Would you please set down the data again exactly as given, excluding the pictures?

BEGIN Input material

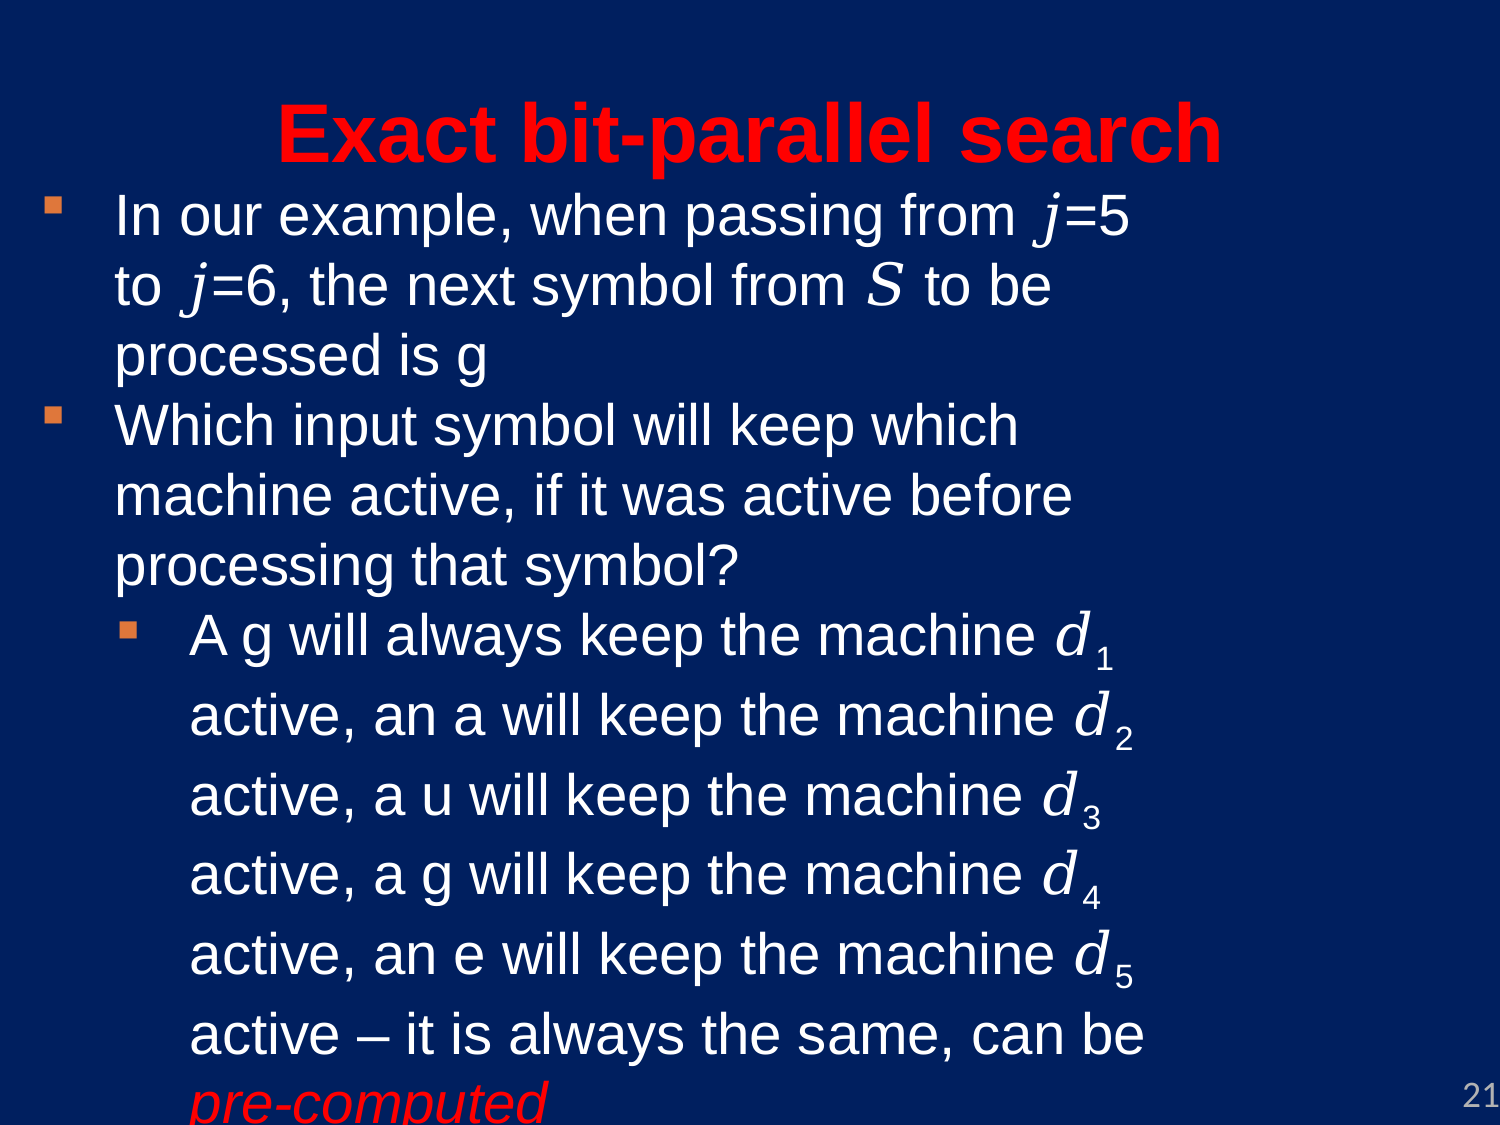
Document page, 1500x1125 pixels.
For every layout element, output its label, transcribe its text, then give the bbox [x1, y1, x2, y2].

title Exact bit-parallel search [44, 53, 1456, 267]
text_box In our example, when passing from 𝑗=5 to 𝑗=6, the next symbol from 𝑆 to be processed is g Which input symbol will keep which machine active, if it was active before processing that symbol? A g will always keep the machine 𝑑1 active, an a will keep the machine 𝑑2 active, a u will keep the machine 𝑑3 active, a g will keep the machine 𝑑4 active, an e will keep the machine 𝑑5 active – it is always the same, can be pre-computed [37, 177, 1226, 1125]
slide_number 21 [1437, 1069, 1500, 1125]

END Input material

▶ _Response area_
Document page, 1500x1125 pixels.
For every layout element, output its label, transcribe its text, then give the bbox [x1, y1, x2, y2].

title Exact bit-parallel search [44, 53, 1456, 267]
text_box In our example, when passing from 𝑗=5 to 𝑗=6, the next symbol from 𝑆 to be processed is g Which input symbol will keep which machine active, if it was active before processing that symbol? A g will always keep the machine 𝑑1 active, an a will keep the machine 𝑑2 active, a u will keep the machine 𝑑3 active, a g will keep the machine 𝑑4 active, an e will keep the machine 𝑑5 active – it is always the same, can be pre-computed [37, 177, 1226, 1125]
slide_number 21 [1437, 1069, 1500, 1125]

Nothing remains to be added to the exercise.